次の1.〜3.の記述が下の文書抜粋の内容と合っているかを判断し、「はい」か「いいえ」で答えなさい。あわせて、判断の決め手となる本文の語句を引用しなさい。
1. CLO支援は常駐型のサービスである。
2. CLO支援では、物流改革を物流部門だけの課題として扱う。
3. 支援のパターンは大きく3つある。

文書抜粋 =
▼
CLO支援(Chief Logistics Officer)

CLO代行、CLOサポート(PMO常駐支援)

CLO支援は、サプライチェーン/ロジスティクスとして捉えるべき物流問題・課題に対し、社内ステークホルダーを巻き込みながら「経営」と「実務」の両視点で事態打開を図る先導役(CLO)を支援する常駐型プロジェクトマネジメント代行サービスです。

“物流”だけを最適化しても、販売・生産・調達・在庫・顧客サービスの意思決定が変わらなければ、コストは戻り、現場は疲弊します。CLO支援は、物流改革を全社アジェンダとして位置づけ、戦略の策定→部門への落とし込み→実行部門の定着までを担う。サプライチェーン変革が全社レベルの経営課題になっている状況では、まさにこの“推進役”が成果を左右します。

支援は大きく2パターン。
▲
データセット =
▼
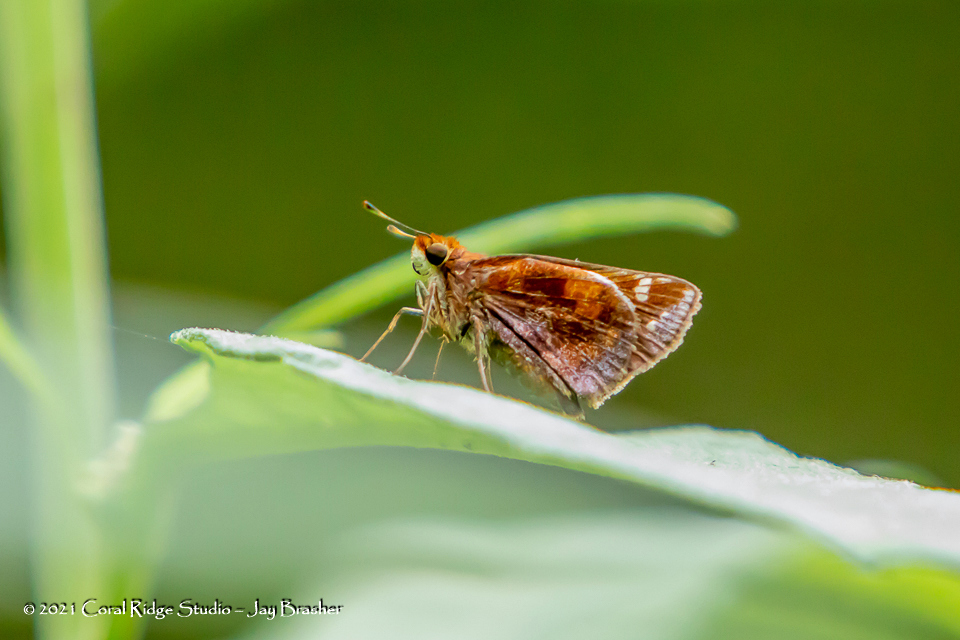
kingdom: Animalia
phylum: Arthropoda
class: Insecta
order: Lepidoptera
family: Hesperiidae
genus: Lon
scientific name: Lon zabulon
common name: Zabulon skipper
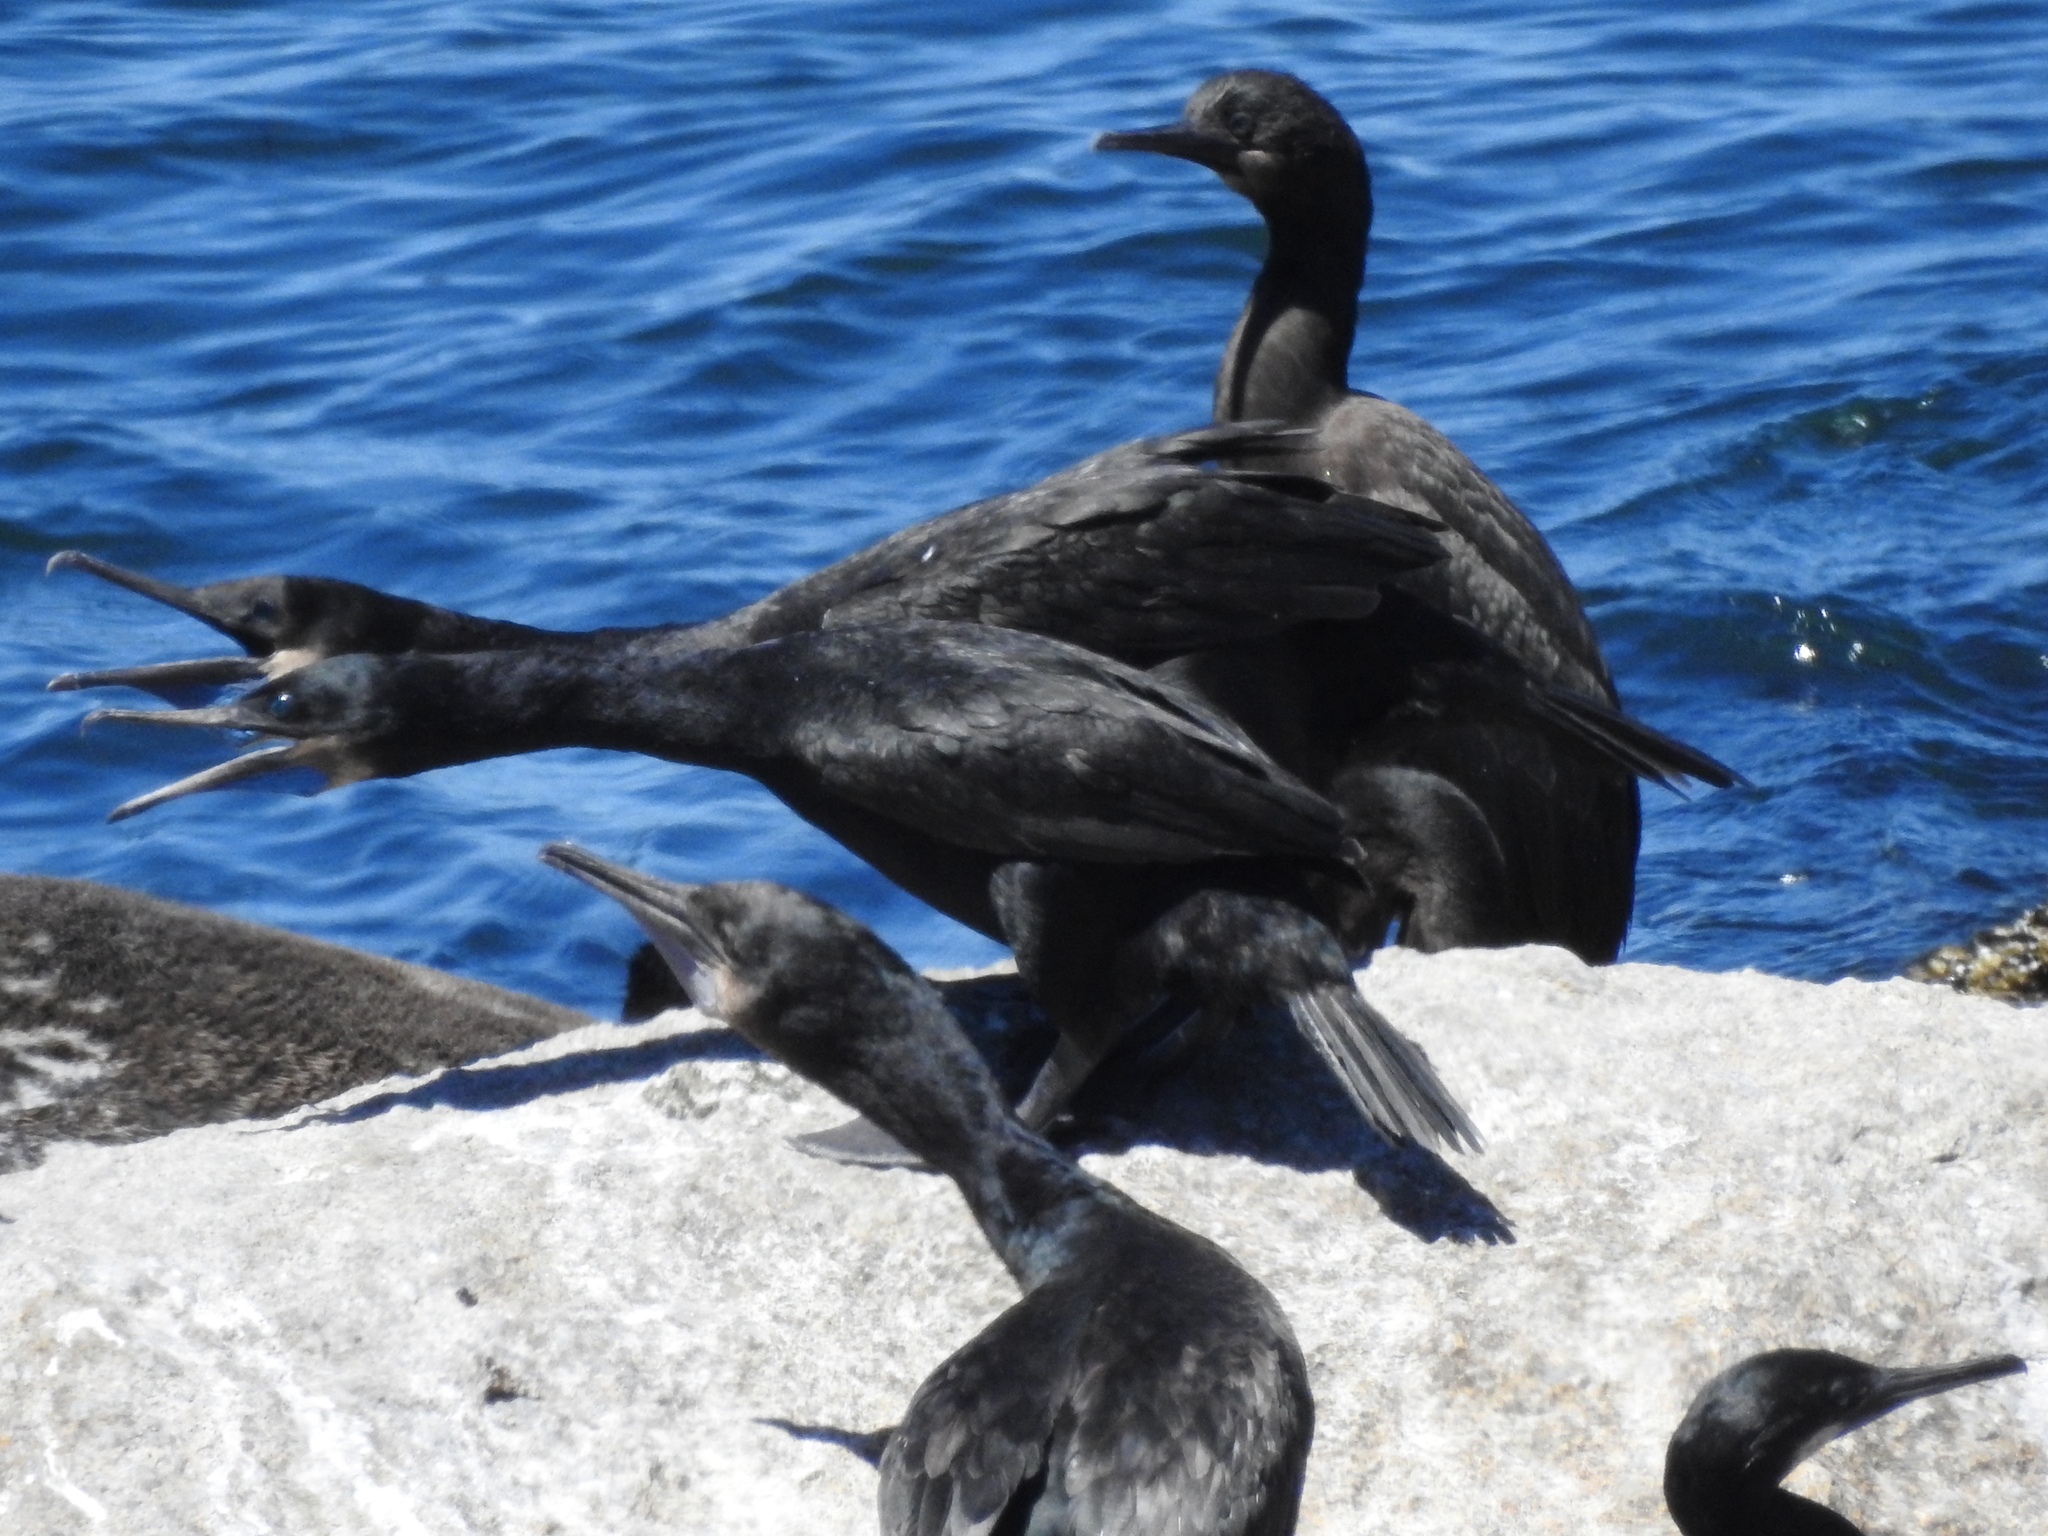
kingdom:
▲
▼
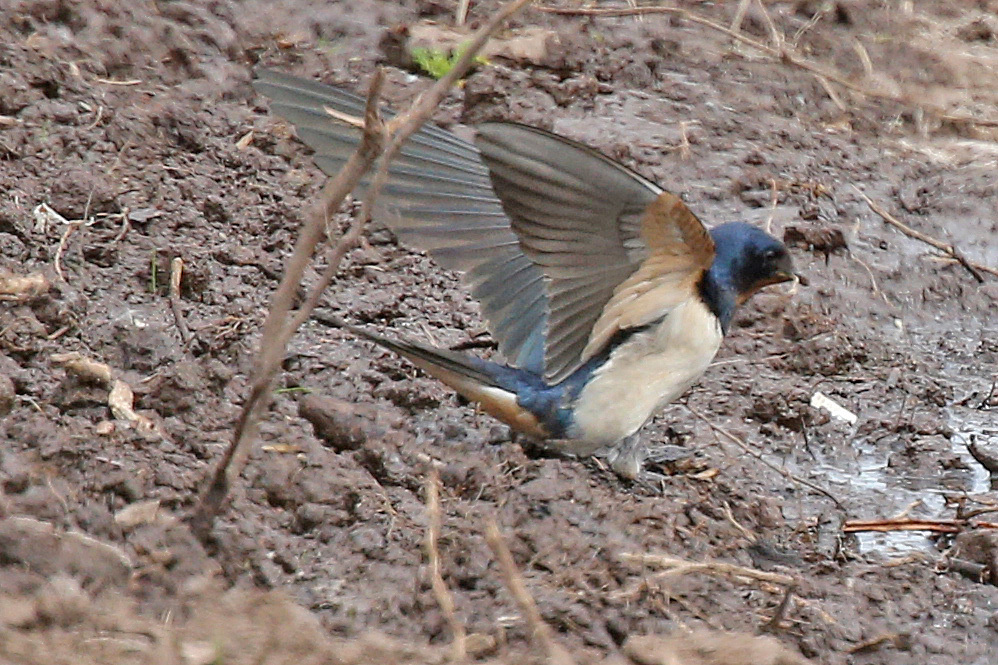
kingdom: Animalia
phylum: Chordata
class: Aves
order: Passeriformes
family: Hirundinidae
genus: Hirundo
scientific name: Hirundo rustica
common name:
▲
解答 =
1. はい。「常駐型プロジェクトマネジメント代行サービスです」
2. いいえ。「物流改革を全社アジェンダとして位置づけ」
3. いいえ。「支援は大きく2パターン。」